One of my favourite designs of the Goan house is the one with the two semi-octagonal wings, like huge bay windows they surround the entrance porch. The colourful facades, the gorgeous window designs, the huge roofs under swaying palm trees, what a feast for an architect’s senses! So it was decided to go for a weekend trip to South Goa.
But then I wonder what happened to a once lovely Goan country side? Did Saruman and his evil hordes escape from the Shire and continued the devastation in the name of progress (at what price) and prosperity (for a few)? Where are these adorable Goan houses gone? Nestling under palm trees, with their broad verandahs, the inviting balcaos (no time to talk nowadays and by the way my favourite TV show starts in a minute). So less of them stand out like endangered species in a swelling sea of banality.
Is it the yearning to be modern, show off to the neighbour while copying the same characterless design?
Where is the art and ability gone to build something like the old Goan House?
Somebody asked me once, what do you think as a foreigner living here for years now, are we Indians simply not able or not educated enough to do better? Being in my age and able to look back to more than 40 years working in the architectural field, I can say it has nothing to do with India or with education or a lack of artisan abilities. Do you think the craftsman and laborers working on construction sites in the bygone times were in an intellectual way ahead of their time? What made them able to do so was the traditional skills learned and carried on from one generation to the next to build for the common men, buildings to live in and for the larger temples and palaces there was a master or a group of masters to coordinate the same.
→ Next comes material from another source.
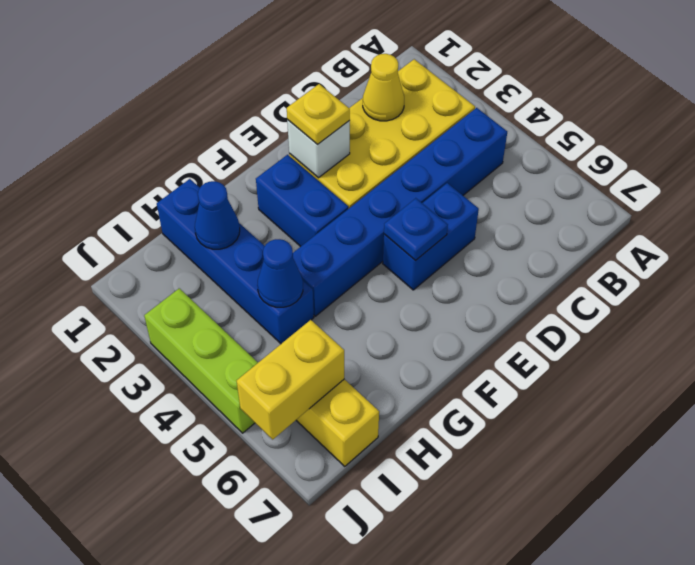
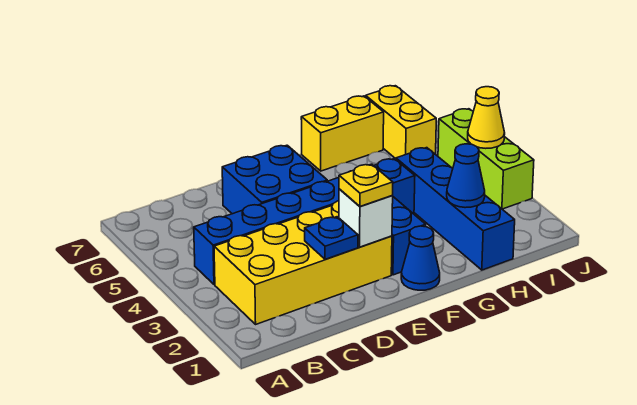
yellow 1x1 cone [363,54,404,121] -> yellow 1x1 cone moved to [468,87,505,148]
blue 1x2 brick [383,183,479,290] -> blue 2x2 brick [222,145,327,214]
blue 1x1 plate [384,198,448,261] -> blue 1x1 plate moved to [305,217,358,259]
blue 1x1 cone [257,239,303,307] -> blue 1x1 cone moved to [401,226,440,290]
yellow 1x2 brick [237,320,344,439] -> yellow 1x2 brick moved to [301,96,384,171]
Look around and the upcoming of the ordinary and ugly is visible all over this planet, you find it literally everywhere, it spread like a disease. The catch here is that clinging in a reactionary way on tradition, will reproduce an inbreed culture only. To make things clear I am not talking here about razing the Old for a better New World. My demand is, keep the heritage buildings, villages and towns intact and well-maintained and add to them in a sensitive manner neighbour buildings. Why not thinking of village or town as a family where you don’t kill the grandparents because you are convinced their best-before-date has expired?
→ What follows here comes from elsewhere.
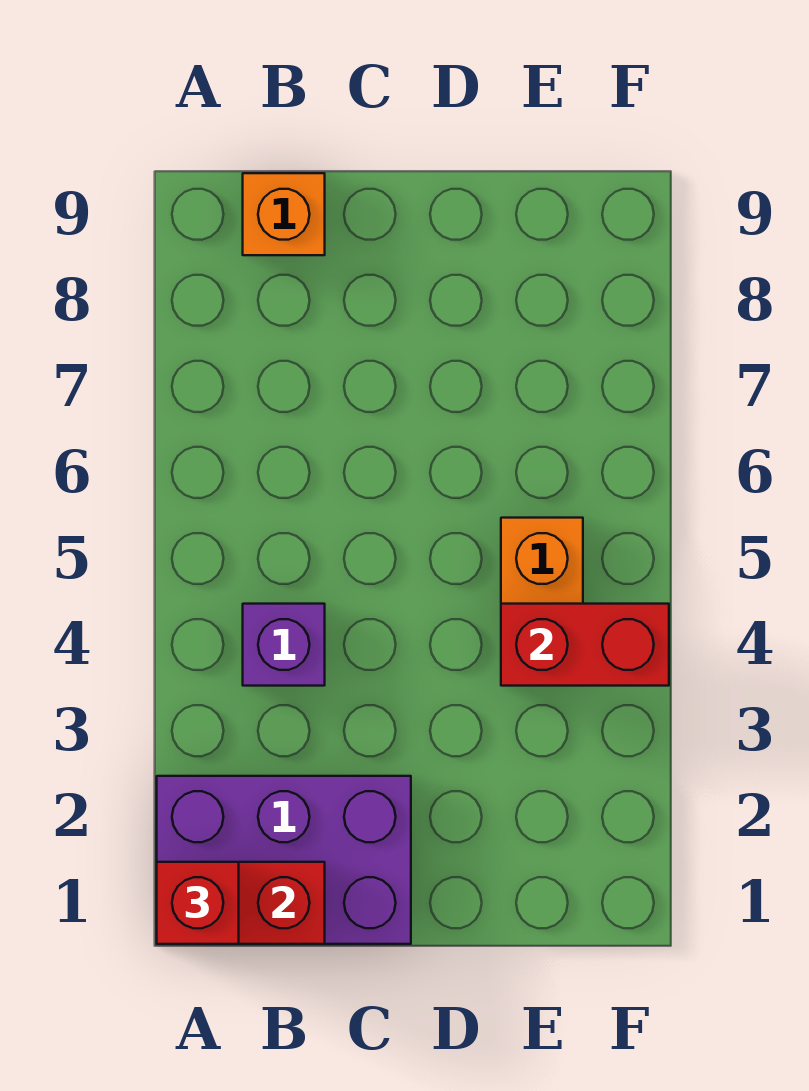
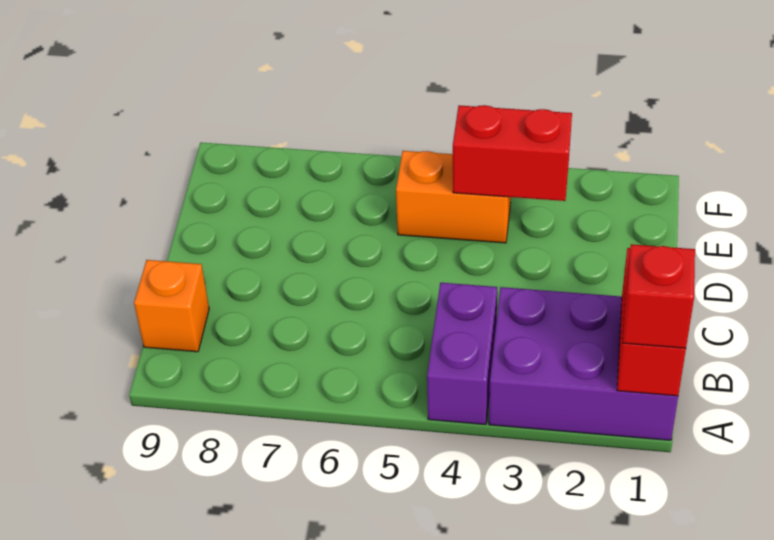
purple 2x3 brick [157,776,411,944] -> purple 2x3 brick turned to [489,287,678,440]
purple 1x1 brick [243,604,325,686] -> purple 1x2 brick [427,283,497,425]
red 1x2 brick [501,604,669,686] -> red 1x2 brick turned to [453,105,572,201]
Instead see what the climate and the surrounding has to offer and adopt it. Basically speaking use the best out of the traditional skills and how they managed the challenge of climate and environment. I know it is a corny phrase but there is really no need to invent the wheel again.
- Have large roof overhangs to shelter from the monsoon rains.
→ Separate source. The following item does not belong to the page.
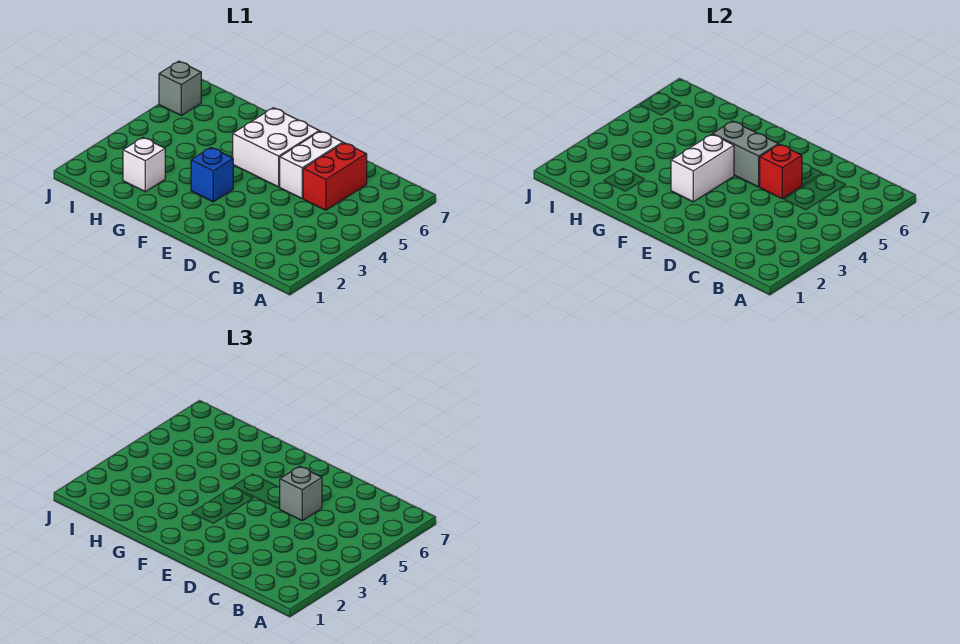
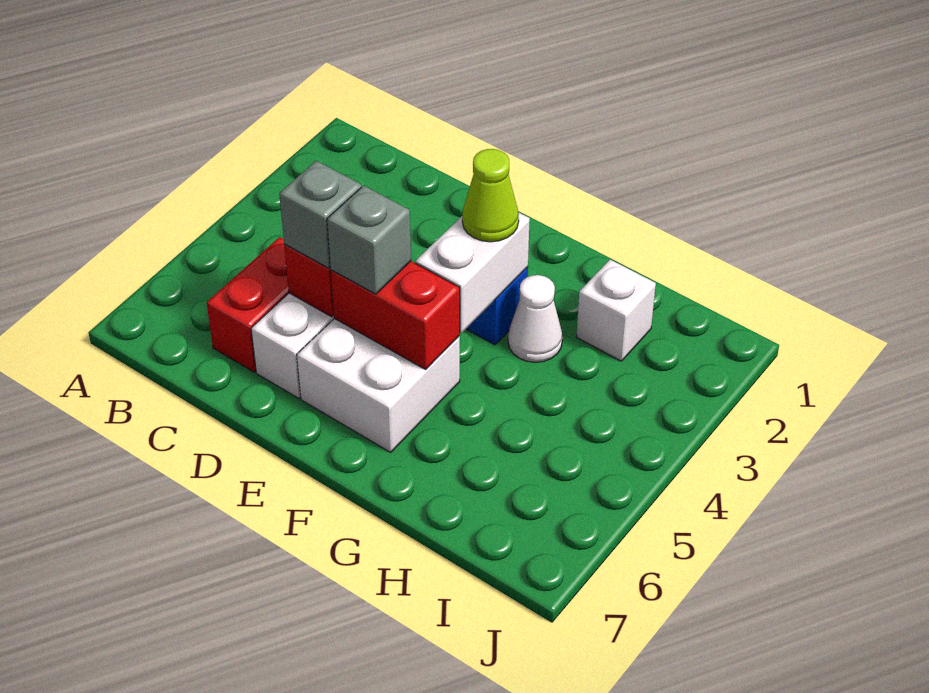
grey 1x2 brick [713,121,778,187] -> red 1x2 brick [331,261,460,370]
none -> lime 1x1 cone [462,149,519,242]
none -> white 1x1 cone [508,275,562,362]
grey 1x1 brick [159,61,201,116] -> grey 1x1 brick moved to [327,186,411,294]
- Have open but shaded places instead of A/C shoeboxes.
- Lower the heights of buildings to max. 3 floors (more than half of the newly built apartment blocks aren’t occupied permanently anyways).
- Keep God given nature in mind as an advantage and not as an unnecessary hindrance, blocking the cool breeze from the sea and vice versa blocking the rain water drainage from flowing back into the sea is simply not a good design, if not to say a dangerous one.
- Reduce the sealing of soil and give trees and plants a place to exist. Everyone can experience the drop of temperature when passing the open fields between Tonca and Adarsh circle. The need for density and highrise buildings is mostly a hypothetical creation of shortsighted money orientated business. Don’t fall for it.
I am neither putting a case for an impossible “Back to Nature” nor an anachronistic repetition of traditional forms and shapes. The first one is since Rousseau coined it first, an illusion and doesn’t bring the development of men and earth an inch forward. The second one will show romantic replicas, even when they are perfectly designed and executed but still gives you the feeling of living in a theme-park and therefore gives also no gain for progress.
Something new has to come (not only in architecture) even if it is confusing or funny to look at and not at all perfect from the start. This brings me back to my trip to South Goa. See for yourself the way Pantha and Ute from Bakti Kuthir Resort in Palolem designed the beautiful airy cottages and then you have a look at the cookie-cutter-huts strewn along the beaches. Or if you want to look beyond the horizon than google for César Manrique’s work which he has done in Lanzarote, one of Canary Islands.
Heavily depending on tourism, Goa can learn enough from other examples to alter the course. A rampant sell-out of Goa ends otherwise with a “Lost Paradise”.